Seit seiner Emigration 1933 in die Schweiz intensiviert Klee die Arbeit am Mythos. Das Witzig-Karikaturhafte tritt zurück, geheimnisvoll schemenhafte Gestalten treten auf, nun auch aus der nordischen Mythologie. Erdhexen und Dryaden, Götzen und Feuer-Geister bestimmen farbintensiv und großflächig das Bild. Rot- und Ockertöne, Blau, Violett und Schwarz herrschen vor. Die im nachhinein hinzugefügten Titel sind Deutung und Geheimnis zugleich. Der Künstler als Prometheus ringt mit dem "Feuer". In "Mephisto als Pallas" (1939) beschwört Klee nochmals jenen schöpferischen "Teil von jener Kraft, die stets das Böse will und stets das Gute schafft". Am Ende steht, einem Ur-Bild gleich, der bedrohlich wirkende "Charon" (1940).

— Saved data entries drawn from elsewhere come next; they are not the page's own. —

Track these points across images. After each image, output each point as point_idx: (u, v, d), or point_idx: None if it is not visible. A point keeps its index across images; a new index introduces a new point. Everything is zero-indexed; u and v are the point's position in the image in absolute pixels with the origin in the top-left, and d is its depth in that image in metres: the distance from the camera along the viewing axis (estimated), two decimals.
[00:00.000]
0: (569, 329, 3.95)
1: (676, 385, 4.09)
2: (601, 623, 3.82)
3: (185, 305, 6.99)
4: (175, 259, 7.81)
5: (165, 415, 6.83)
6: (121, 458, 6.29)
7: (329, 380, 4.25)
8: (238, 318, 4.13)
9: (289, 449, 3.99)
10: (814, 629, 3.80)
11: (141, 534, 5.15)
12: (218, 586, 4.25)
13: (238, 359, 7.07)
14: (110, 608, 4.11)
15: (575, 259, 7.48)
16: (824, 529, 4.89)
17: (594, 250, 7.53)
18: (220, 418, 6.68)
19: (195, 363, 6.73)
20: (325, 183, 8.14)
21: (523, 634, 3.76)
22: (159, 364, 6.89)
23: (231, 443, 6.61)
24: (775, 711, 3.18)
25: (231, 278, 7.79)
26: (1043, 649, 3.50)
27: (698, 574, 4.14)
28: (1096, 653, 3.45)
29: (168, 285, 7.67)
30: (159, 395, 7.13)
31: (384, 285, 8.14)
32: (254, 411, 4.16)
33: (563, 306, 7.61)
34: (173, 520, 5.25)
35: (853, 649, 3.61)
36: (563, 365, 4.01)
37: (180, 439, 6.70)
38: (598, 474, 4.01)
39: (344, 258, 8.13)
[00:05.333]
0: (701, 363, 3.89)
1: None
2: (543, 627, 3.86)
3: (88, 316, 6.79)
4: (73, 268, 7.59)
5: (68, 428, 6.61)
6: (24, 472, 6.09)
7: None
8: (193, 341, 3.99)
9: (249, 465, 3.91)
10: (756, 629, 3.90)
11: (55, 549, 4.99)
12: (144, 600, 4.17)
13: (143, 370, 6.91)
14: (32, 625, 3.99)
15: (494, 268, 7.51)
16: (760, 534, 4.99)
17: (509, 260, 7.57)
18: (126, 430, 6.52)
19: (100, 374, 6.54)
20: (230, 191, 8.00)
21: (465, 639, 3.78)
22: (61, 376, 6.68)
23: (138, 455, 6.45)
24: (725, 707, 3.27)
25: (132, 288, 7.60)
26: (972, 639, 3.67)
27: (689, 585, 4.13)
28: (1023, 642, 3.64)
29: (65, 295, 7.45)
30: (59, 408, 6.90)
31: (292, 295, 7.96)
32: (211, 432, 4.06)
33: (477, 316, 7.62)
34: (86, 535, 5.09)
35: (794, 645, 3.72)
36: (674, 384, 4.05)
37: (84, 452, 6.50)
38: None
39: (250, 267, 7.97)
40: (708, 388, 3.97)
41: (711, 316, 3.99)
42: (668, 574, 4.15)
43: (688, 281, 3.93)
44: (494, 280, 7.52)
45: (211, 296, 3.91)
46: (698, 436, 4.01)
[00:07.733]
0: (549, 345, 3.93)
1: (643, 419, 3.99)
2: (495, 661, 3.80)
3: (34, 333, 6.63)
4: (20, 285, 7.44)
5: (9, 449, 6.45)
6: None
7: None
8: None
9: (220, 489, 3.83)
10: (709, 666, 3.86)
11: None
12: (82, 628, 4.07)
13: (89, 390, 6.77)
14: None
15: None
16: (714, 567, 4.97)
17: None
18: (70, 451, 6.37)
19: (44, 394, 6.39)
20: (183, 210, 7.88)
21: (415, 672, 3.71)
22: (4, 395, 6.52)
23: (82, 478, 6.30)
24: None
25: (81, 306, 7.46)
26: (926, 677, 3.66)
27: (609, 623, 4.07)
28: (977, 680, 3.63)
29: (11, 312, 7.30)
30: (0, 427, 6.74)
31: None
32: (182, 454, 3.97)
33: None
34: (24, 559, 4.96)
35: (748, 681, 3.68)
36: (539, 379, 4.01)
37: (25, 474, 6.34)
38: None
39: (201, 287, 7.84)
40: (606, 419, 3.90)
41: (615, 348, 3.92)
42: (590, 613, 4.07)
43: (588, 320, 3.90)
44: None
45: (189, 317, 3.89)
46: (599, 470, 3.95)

Die Staatsgemäldesammlung zeigt ihren 19 Werke umfassenden Klee-Bestand. Eine kleine Werkschau zu "Der Vollmond" (1919) setzt sich mit Klees Rezeption der Romantik auseinander.

In einer aufwendigen Inszenierung zeigt das Haus der Kunst gleichzeitig "Odysseus - Mythos und Erinnerung", im Mittelpunkt die Rekonstruktion der Skulpturen aus der Meereshöhle von Sperlonga und jene des Nymphäums von Baiae. Auf Vasen, Wandbildern, Mosaiken und in plastischen Bildwerken erzählt eine reiche Bilderwelt von den Abenteuern des "Listenreichen". Zu den eindrucksvollsten Werken gehören der Kopf des Odysseus von Sperlonga und jener der trauernden Penelope aus Kopenhagen.

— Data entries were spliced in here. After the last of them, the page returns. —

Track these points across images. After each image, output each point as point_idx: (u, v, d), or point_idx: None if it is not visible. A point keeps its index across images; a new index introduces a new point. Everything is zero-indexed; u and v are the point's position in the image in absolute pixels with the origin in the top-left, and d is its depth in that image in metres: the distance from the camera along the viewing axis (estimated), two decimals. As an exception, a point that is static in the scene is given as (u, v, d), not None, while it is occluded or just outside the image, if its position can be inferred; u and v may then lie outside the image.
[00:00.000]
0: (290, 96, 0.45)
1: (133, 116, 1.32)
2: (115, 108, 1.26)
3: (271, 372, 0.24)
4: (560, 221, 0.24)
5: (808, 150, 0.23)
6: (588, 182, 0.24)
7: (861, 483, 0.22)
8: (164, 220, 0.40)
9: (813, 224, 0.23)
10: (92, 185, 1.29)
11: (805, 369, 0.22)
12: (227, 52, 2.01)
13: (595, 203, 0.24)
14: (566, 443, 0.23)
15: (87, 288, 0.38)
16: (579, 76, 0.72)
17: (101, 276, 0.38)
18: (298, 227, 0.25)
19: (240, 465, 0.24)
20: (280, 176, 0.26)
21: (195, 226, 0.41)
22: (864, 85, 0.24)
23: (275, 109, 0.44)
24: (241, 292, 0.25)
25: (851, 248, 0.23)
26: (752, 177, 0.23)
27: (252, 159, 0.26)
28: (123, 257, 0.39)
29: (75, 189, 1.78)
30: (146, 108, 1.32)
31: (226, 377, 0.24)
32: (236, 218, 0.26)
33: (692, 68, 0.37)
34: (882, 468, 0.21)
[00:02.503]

Paul Klee. In der Maske des Mythos. Bis 9. Jänner 2000, Haus der Kunst, München, Prinzregentenstr. 1, täglich 10 bis 22 Uhr. Tel. 0049-89-21127123. 19. Februar bis 21. Mai 2000, Museum Boijmans Van Beuningen, Rotterdam.

Der Vollmond. Neun nächtliche Landschaften von Paul Klee. Bis 9. Jänner 2000, Bayerische Staatsgemäldesammlungen, Staatsgalerie moderner Kunst, München, Prinzregentenstr. 1, täglich außer Montag 10 bis 17 Uhr, Freitag bis 20 Uhr. Tel. 0049-89-21127137.

Odysseus,. Mythos und Erinnerung. Bis 9. Jänner 2000, Haus der Kunst, München.